To get an idea of this subject, the option is actually a monetary expression representing the type of derivative financial instrument. A financial instrument is a truly negotiable asset of any nature, a certificate of ownership associated with an enterprise, or even a contractual right to receive or supply an asset or monetary instrument. Meanwhile, the derivative is a “contract between the two parties that defines the terms,” according to Mark Rubinstein’s book on derivatives. These conditions are usually the dates and values of the variables in the agreed contract.
So, what’s the catch?
This is all or absolutely nothing: the reward, which is fixed and announced, is exactly the same as the reward that you can receive as part of the payment. That is why it is called bitcoin simply because it includes only two results: profit or loss. Either you have a fixed amount of any asset, or you get absolutely nothing.
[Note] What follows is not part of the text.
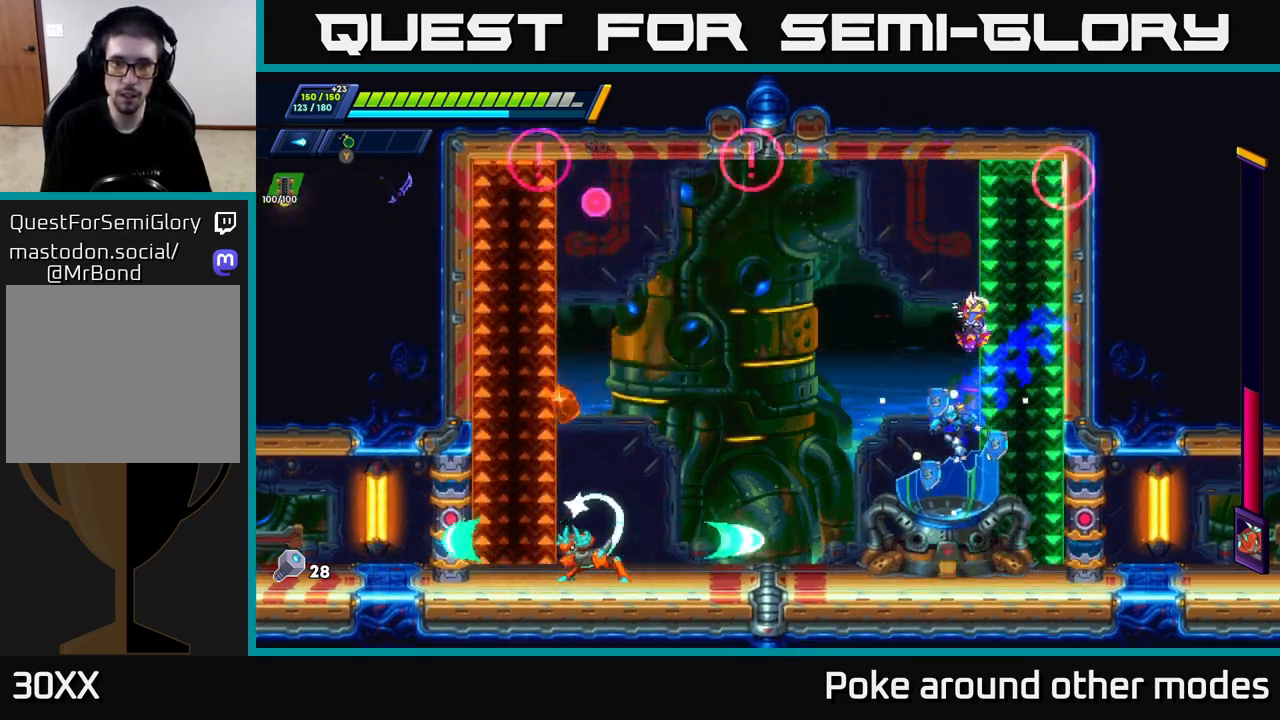
Gameplay with a controller (Xbox layout); each line is a JSON object with the inputs held at the frame after it. "events" lists button and stick changes between this image and that frame as [ms after this image, input, new state], when the widget could be followed in between.
{"buttons": ["A", "X"], "left_stick": "left", "right_stick": "center", "events": [[150, "X", "down"], [217, "X", "up"], [267, "X", "down"], [333, "X", "up"], [367, "A", "down"], [433, "X", "down"], [450, "left_stick", "left"]]}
Here is an illustration. Let’s say there is a business called XYZ Worldwide. A venture investor buys a bitcoin for cash or nothing in stock for $ 200. The btc to inr payment for this option is $ 2,000. When the option expires and the date of the option, along with for stocks worth $ 200 or more, you can get paid for $ 2,000. Otherwise, you will not get anything.
Does this sound dangerous?
Of course, however, you understand what you are getting into. This is a very good element regarding bitcoin: it provides all the information you want to make in order to make the right choice.